Decide whether each statement below agrees with the case summary, and for each answer yes or no, quoting the deciding words of the summary. 1. Test 21 was developed by the Civil Service Commission. 2. A police recruit needed a score of at least 60 out of 80 on Test 21. 3. In the years before the case, 44% of new police force recruits had been black.

───── Extract ─────

Two black applicants for positions in the District of Columbia Police Department were turned down. They sued, arguing that the Police Department used racially discriminatory hiring procedures, including its use of a test of verbal skills (Test 21), which was failed disproportionately by blacks.

Synopsis of Rule of Law.

Laws that have a racially discriminatory effect but were not adopted to advance a racially discriminatory purpose are constitutionally valid.


To become a police officer in the District of Columbia, a police recruit is required to satisfy certain physical and character standards, to be a high school graduate or its equivalent, and to receive a grade of at least 40 out of 80 on “Test 21,” an examination that is used generally throughout the federal service which was developed by the Civil Service Commission and which was designed to test verbal ability, vocabulary, reading, and comprehension.

The evidence showed that roughly 4x as many blacks as whites failed Test 21. Apart from the test, however, the Police Department had systematically and affirmatively sought to enroll black officers. As a result, 44% of new police force recruits had been black in the years preceding this case.

Plaintiffs argue that Test 21 has a substantially discriminatory impact and could not be used unless the Police Department could show that it bears a substantial and demonstrated relationship to performance on the job.


Did the recruiting procedures violate the Equal Protection Clause of the Fourteenth Amendment?


No, the recruiting procedures did not violate the Equal Protection Clause of the Fourteenth Amendment.


Justice Stevens

I agree that a constitutional issue does not arise every time some disproportionate impact is shown. However, the line between discriminatory purpose and discriminatory impact is not as bright as the Court’s opinion suggests. Frequently, the most probative evidence of intent will be objective evidence of what actually happened, rather than evidence describing the subjective state of mind of the actor.


The procedures and written personnel test did not constitute racial discrimination under the Equal Protection Clause, which was designed to prevent official discrimination on the basis of race. Laws that have racially disproportionate impacts are not automatically constitutional violations. The District of Columbia Police Department’s procedures did not have discriminatory intent and were racially neutral measures of employment qualification. Test 21 is neutral on its face and rationally may be said to serve a purpose the government is constitutionally empowered to pursue. Namely, the government may seek to hire employees with certain communicative abilities.

Disproportionate impact is not irrelevant, but it is not the sole touchstone of an invidious racial discrimination forbidden by the Constitution. Standing alone, it does not trigger the rule that racial classifications are to be subjected to the strictest scrutiny and are justifiable only by compelling governmental considerations.

───── Data segment ─────

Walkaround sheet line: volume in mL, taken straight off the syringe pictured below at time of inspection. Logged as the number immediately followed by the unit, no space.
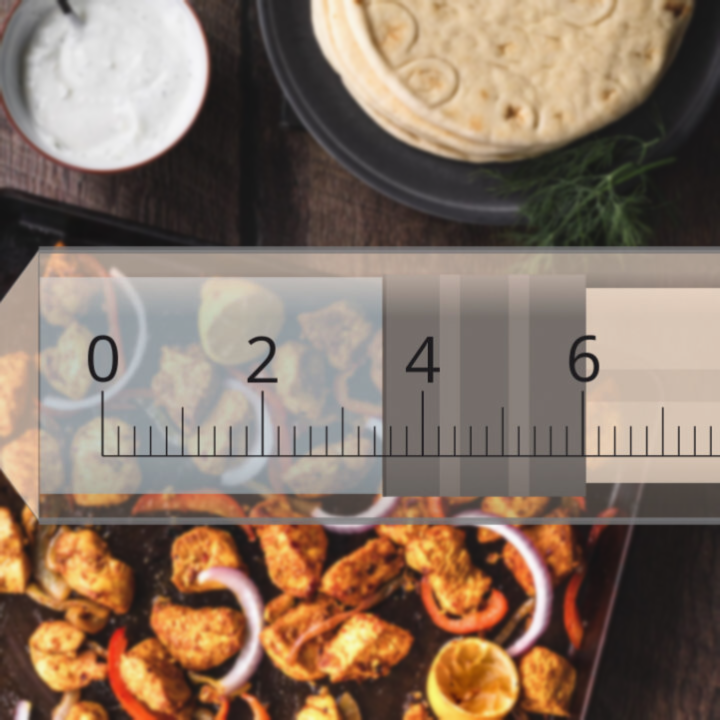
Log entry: 3.5mL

─────

Your solution:
1. Yes: "which was developed by the Civil Service Commission"
2. No: "to receive a grade of at least 40 out of 80 on “Test 21,”"
3. Yes: "44% of new police force recruits had been black in the years preceding this case"